Evaluating decadal predictions of northern hemispheric cyclone frequencies

• Published in: Tellus. Series A, Dynamic meteorology and oceanography Vol. 66; no. 1; pp. 22830 - 15
• Main Authors: Kruschke, Tim, Rust, Henning W., Kadow, Christopher, Leckebusch, Gregor C., Ulbrich, Uwe
• Format: Journal Article
• Language: English
• Published: Stockholm Taylor & Francis 01.01.2014; Stockholm University Press; International Meteorological Inst
• Subjects: Climate change; climate modelling; Cyclones; decadal predictions; Economics; ENVIRONMENTAL SCIENCES; extra-tropical cyclones; Full text; Impact analysis; Lead time; Marine; Mathematical models; Meteorology & Atmospheric Sciences; MiKlip; Ocean temperature; Oceanography; probabilistic forecasts; Skills; Statistical methods; Studies; Tropical cyclones; Troposphere; Upper ocean; verification; Weather; Winter; Northern Hemisphere; AN, North Atlantic; IN, Pacific
• ISSN: 1600-0870; 0280-6495; 1600-0870
• DOI: 10.3402/tellusa.v66.22830

Mid-latitudinal cyclones are a key factor for understanding regional anomalies in primary meteorological parameters such as temperature or precipitation.

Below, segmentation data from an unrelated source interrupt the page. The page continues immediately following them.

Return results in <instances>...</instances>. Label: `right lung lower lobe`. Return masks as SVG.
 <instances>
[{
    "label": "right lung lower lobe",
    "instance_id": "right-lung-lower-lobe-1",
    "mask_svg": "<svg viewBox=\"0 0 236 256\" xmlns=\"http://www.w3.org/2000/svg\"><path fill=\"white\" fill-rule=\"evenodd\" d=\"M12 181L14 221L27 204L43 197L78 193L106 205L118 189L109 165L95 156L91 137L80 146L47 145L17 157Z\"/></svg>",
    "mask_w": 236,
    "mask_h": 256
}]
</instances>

Extreme cyclones can produce notable impacts on human society and economy, for example, by causing enormous economic losses through wind damage. Based on 41 annually initialised (1961-2001) hindcast ensembles, this study evaluates the ability of a single-model decadal forecast system (MPI-ESM-LR) to provide skilful probabilistic three-category forecasts (enhanced, normal or decreased) of winter (ONDJFM) extra-tropical cyclone frequency over the Northern Hemisphere with lead times from 1 yr up to a decade. It is shown that these predictions exhibit some significant skill, mainly for lead times of 2-5 yr, especially over the North Atlantic and Pacific. Skill for intense cyclones is generally higher than for all detected systems. A comparison of decadal hindcasts from two different initialisation techniques indicates that initialising from reanalysis fields yields slightly better results for the first forecast winter (month 10-15), while initialisation based on an assimilation experiment provides better skill for lead times between 2 and 5 yr. The reasons and mechanisms behind this predictive skill are subject to future work. Preliminary analyses suggest a strong relationship of the model's skill over the North Atlantic with the ability to predict upper ocean temperatures modulating lower troposphere baroclinicity for the respective area and time scales.